Пряча флакон за пазуху, Куприяновна благодарила с приторной ласковостью:

— Вот уж спасибо тебе, добрый человек, за подарочек! Кондёром постараюсь угодить. А для чего ты с собой этот пузырек возишь? Ты не из ветинаров? Не по коровьей части знахарь?

— Нет, я не коровий лекарь, — уклончиво ответил приезжий. — А где же пахари? Неужели спят еще?

— Какие за быками к пруду пошли, какие уже гнутся на дальней пашне.

— Давыдов тут?

— В будке. Зорюет, бедненький.
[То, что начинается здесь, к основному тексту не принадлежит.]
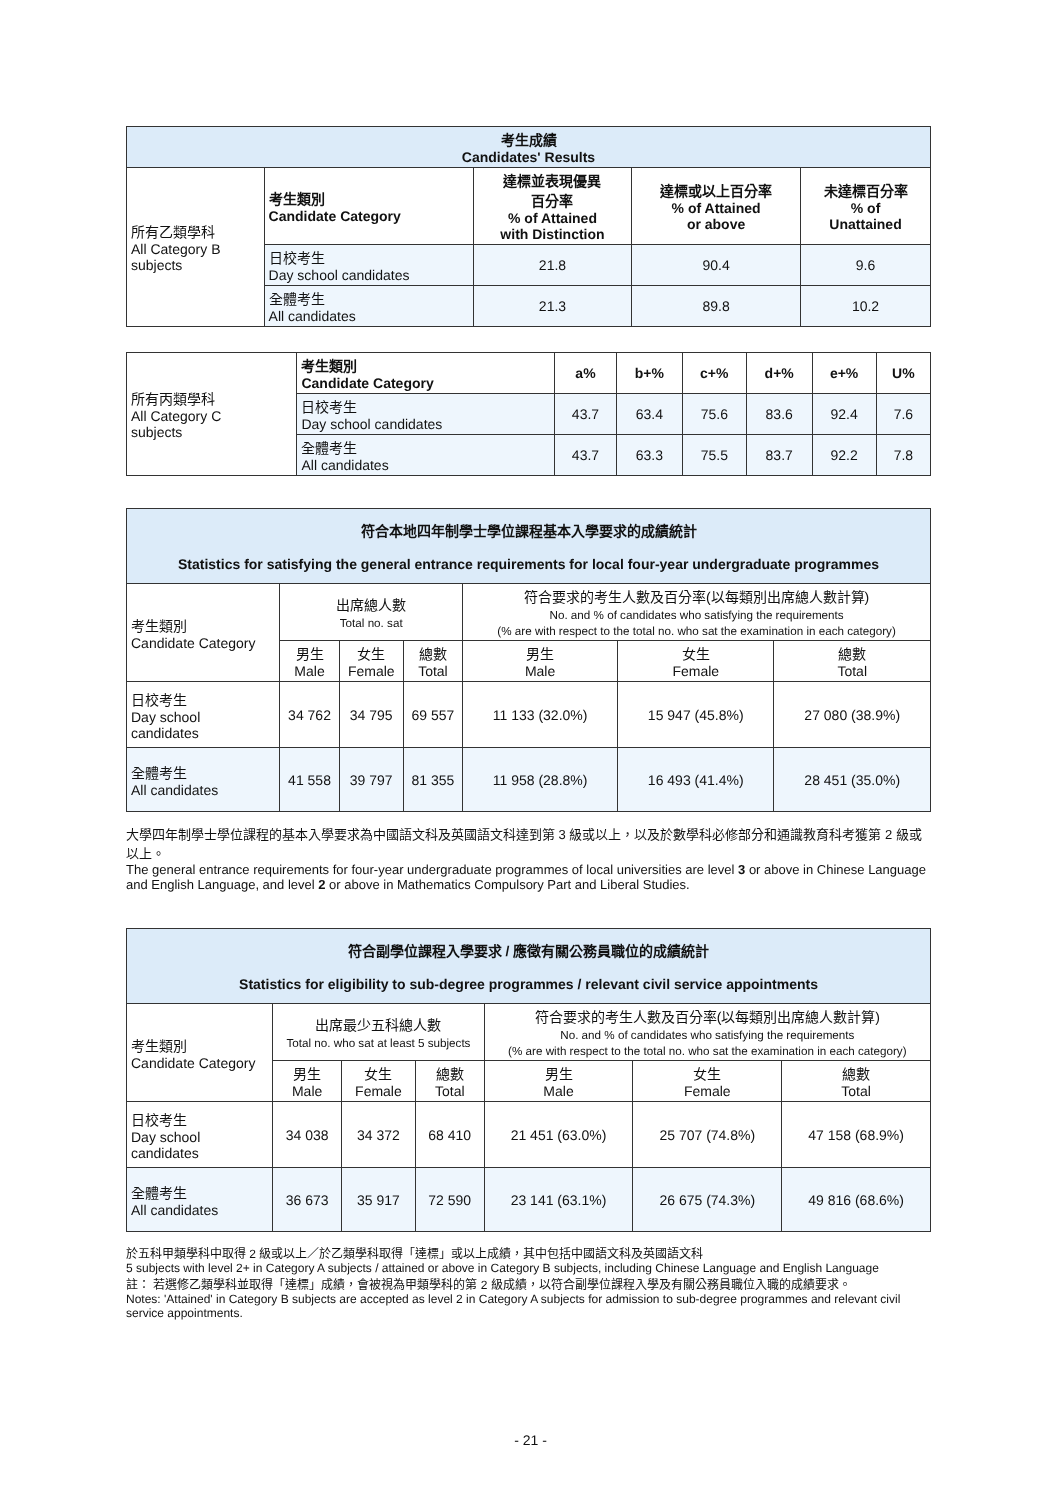| 考生成績 Candidates' Results | | | | |
| --- | --- | --- | --- | --- |
| 所有乙類學科 All Category B subjects | 考生類別 Candidate Category | 達標並表現優異 百分率 % of Attained with Distinction | 達標或以上百分率 % of Attained or above | 未達標百分率 % of Unattained |
| | 日校考生 Day school candidates | 21.8 | 90.4 | 9.6 |
| | 全體考生 All candidates | 21.3 | 89.8 | 10.2 |
| 所有丙類學科 All Category C subjects | 考生類別 Candidate Category | a% | b+% | c+% | d+% | e+% | U% |
| | 日校考生 Day school candidates | 43.7 | 63.4 | 75.6 | 83.6 | 92.4 | 7.6 |
| | 全體考生 All candidates | 43.7 | 63.3 | 75.5 | 83.7 | 92.2 | 7.8 |
| 符合本地四年制學士學位課程基本入學要求的成績統計 Statistics for satisfying the general entrance requirements for local four-year undergraduate programmes | | | | | | |
| --- | --- | --- | --- | --- | --- | --- |
| 考生類別 Candidate Category | 出席總人數 Total no. sat | | | 符合要求的考生人數及百分率(以每類別出席總人數計算) No. and % of candidates who satisfying the requirements (% are with respect to the total no. who sat the examination in each category) | | |
| | 男生 Male | 女生 Female | 總數 Total | 男生 Male | 女生 Female | 總數 Total |
| 日校考生 Day school candidates | 34 762 | 34 795 | 69 557 | 11 133 (32.0%) | 15 947 (45.8%) | 27 080 (38.9%) |
| 全體考生 All candidates | 41 558 | 39 797 | 81 355 | 11 958 (28.8%) | 16 493 (41.4%) | 28 451 (35.0%) |
大學四年制學士學位課程的基本入學要求為中國語文科及英國語文科達到第 3 級或以上，以及於數學科必修部分和通識教育科考獲第 2 級或以上。
The general entrance requirements for four-year undergraduate programmes of local universities are level 3 or above in Chinese Language and English Language, and level 2 or above in Mathematics Compulsory Part and Liberal Studies.
| 符合副學位課程入學要求 / 應徵有關公務員職位的成績統計 Statistics for eligibility to sub-degree programmes / relevant civil service appointments | | | | | | |
| --- | --- | --- | --- | --- | --- | --- |
| 考生類別 Candidate Category | 出席最少五科總人數 Total no. who sat at least 5 subjects | | | 符合要求的考生人數及百分率(以每類別出席總人數計算) No. and % of candidates who satisfying the requirements (% are with respect to the total no. who sat the examination in each category) | | |
| | 男生 Male | 女生 Female | 總數 Total | 男生 Male | 女生 Female | 總數 Total |
| 日校考生 Day school candidates | 34 038 | 34 372 | 68 410 | 21 451 (63.0%) | 25 707 (74.8%) | 47 158 (68.9%) |
| 全體考生 All candidates | 36 673 | 35 917 | 72 590 | 23 141 (63.1%) | 26 675 (74.3%) | 49 816 (68.6%) |
於五科甲類學科中取得 2 級或以上／於乙類學科取得「達標」或以上成績，其中包括中國語文科及英國語文科
5 subjects with level 2+ in Category A subjects / attained or above in Category B subjects, including Chinese Language and English Language
註： 若選修乙類學科並取得「達標」成績，會被視為甲類學科的第 2 級成績，以符合副學位課程入學及有關公務員職位入職的成績要求。
Notes: 'Attained' in Category B subjects are accepted as level 2 in Category A subjects for admission to sub-degree programmes and relevant civil service appointments.
- 21 -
Вчера наморился за день, он ведь у нас в работе заклятой, да и лег поздно.

— Что же он допоздна делал?

— Чума его знает, тут-таки с пахоты вернулся поздно, а тут нужда его носила озимые хлеба глядеть, какие ишо при единоличной жизни посеянные. Ходил ажник в вершину лога.

— Кто же хлеба разглядывает в потемках? — Незнакомец улыбнулся, морща нос и пытливо вглядываясь в круглое, лоснящееся лицо стряпухи.

— Туда-то он дошагал, считай, засветло, а оттуда припозднился. Чума его знает, чего он припозднился, может, соловьев слушал. А что эти соловьи вытворяют у нас тут, в Терновой балке, — уму непостижимо! Так поют, так на всякие лады распевают, что никакой сон на ум не идет! Чисто выворачивают душу, проклятые птахи! Иной раз так-то лежу, лежу, да и обольюсь вся горькими слезами…

— С чего же бы это?

— Как же это «с чего»? То младость свою вспомнишь, то всякие разные разности, какие смолоду приключались… Бабе, милый человек, немножко надо, чтобы слезу из нее выжать.

— А Давыдов-то один ходил хлеба проведывать?

— Он у нас пока без поводырей ходит, слава богу — не слепой. Да ты что есть за человек? По какому делу приехал? — вдруг насторожилась Куприяновна и строго поджала губы.

— Дельце есть к товарищу Давыдову, — опять уклончиво ответил приезжий. — Но мне не к спеху, подожду, пока он проснется, пусть трудяга поспит себе на здоровье. А пока дрова разгорятся — мы с тобой посидим малость, потолкуем о том, о сем.